Internal growth at ISP is also driven through an annual R&D budget that Kumar sets at about $35 million. Most of it is devoted to customer-specific applications development.

Such development work, for instance, led to a butanediol-based adhesive, methyl vinyl ether-maleic anhydride copolymer, that ISP supplies to Colgate-Palmolive for its Total toothpaste, Kumar says. The adhesive bonds the gingivitis-fighting active ingredient, triclosan, to teeth and makes possible Colgate’s claim that the toothpaste provides 12-hour protection against gum disease.

But there is a limit to what ISP can do with its own R&D efforts. “When it comes to R&D, we are a small company with only 300 scientists, compared with DuPont and BASF, which have thousands of scientists on staff,” Kumar says. So the firm brings in new technology by purchasing small, often family-owned, businesses with good science.

About a year ago, ISP quietly bought Ionic Solutions, a small England-based supplier of ingredients for personal care, specialty water treatment, and paper coatings. The acquisition extends ISP’s chemistry range beyond its traditional butanediol-based derivatives to acrylate chemistry. Kumar vows to stay away from high-volume acrylic businesses in paint and water treatment and stick to niche applications. The firm is now looking for a new production site in the U.K., he adds.

Another notable deal is ISP’s 2007 purchase of cosmetic ingredient developer Vincience. The family-owned French firm brought ISP a portfolio of peptides and botanicals for skin care. “With private owners, it is important that the business grow after the deal is done, that their employees be taken care of, and that their ideas be nourished and be successful,” Kumar explains. Claude Dal Farra, the son of Vincience’s former owner, is still with ISP.

In giving family owners such assurances, ISP often pays what Kumar describes as an attractive price for assets, which in Vincience’s case brought with it more than 25 research scientists dedicated to clinical evaluations of ingredients and skin biology. Vincience’s technology is strong enough, Kumar says, that he has given Dal Farra, its research leader, a “blank check” to develop new products. “He brought in such good science, it would be suicidal not to fund it,” Kumar says.

And with the Vincience acquisition, ISP has also significantly boosted its personal care prospects, notes Gillian Morris, director of chemicals and materials at consulting and market research firm Kline & Co. “Vincience provides a platform to build out a successful skin care business and take advantage of higher growth in this sector,” she says.

Not every acquisition works out as planned, Kumar acknowledges.
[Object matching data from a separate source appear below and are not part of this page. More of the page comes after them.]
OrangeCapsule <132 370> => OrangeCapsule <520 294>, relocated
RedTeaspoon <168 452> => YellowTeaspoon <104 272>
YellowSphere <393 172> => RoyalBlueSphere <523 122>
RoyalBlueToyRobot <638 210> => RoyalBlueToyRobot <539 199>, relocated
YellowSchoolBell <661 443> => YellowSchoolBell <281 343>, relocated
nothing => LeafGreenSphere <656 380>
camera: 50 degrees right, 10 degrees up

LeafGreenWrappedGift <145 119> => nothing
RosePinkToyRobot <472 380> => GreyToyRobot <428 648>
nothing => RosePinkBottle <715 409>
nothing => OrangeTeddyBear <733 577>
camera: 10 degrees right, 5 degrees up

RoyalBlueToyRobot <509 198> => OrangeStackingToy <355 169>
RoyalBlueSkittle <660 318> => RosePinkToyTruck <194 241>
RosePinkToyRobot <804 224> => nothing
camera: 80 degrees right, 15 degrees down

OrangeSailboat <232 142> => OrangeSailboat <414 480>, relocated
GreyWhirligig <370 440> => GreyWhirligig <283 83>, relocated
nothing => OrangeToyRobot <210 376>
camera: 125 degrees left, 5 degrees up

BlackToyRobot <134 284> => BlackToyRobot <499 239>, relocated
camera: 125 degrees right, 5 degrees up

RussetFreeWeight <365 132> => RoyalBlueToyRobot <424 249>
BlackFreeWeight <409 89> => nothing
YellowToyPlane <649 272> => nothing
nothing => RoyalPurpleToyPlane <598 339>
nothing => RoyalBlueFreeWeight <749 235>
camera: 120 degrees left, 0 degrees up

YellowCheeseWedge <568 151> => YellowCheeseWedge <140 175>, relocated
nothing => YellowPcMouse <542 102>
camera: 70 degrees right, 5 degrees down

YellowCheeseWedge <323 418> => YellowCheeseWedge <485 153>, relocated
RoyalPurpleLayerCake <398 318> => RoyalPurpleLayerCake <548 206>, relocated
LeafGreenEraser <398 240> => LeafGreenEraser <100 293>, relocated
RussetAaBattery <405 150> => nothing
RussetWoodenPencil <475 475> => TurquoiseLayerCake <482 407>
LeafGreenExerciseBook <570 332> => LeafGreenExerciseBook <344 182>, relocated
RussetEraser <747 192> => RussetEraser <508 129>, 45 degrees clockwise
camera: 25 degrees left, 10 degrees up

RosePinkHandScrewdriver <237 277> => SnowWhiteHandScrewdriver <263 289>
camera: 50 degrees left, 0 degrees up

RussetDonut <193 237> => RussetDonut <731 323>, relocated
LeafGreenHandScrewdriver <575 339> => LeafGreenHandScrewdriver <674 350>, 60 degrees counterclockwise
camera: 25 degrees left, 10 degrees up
The 2006 acquisition of Progiven gave ISP a portfolio of industrial biocides made in a plant in France. But ISP mothballed the plant during the economic slowdown and moved production to Germany.

Although ISP doesn’t have the heft of BASF or DuPont, it does have a portfolio that crosses a wide range of industries and chemistries, Kumar points out. “In every category we play in, we are quite strong. In total, we are small. We survive because we are specialists,” he says.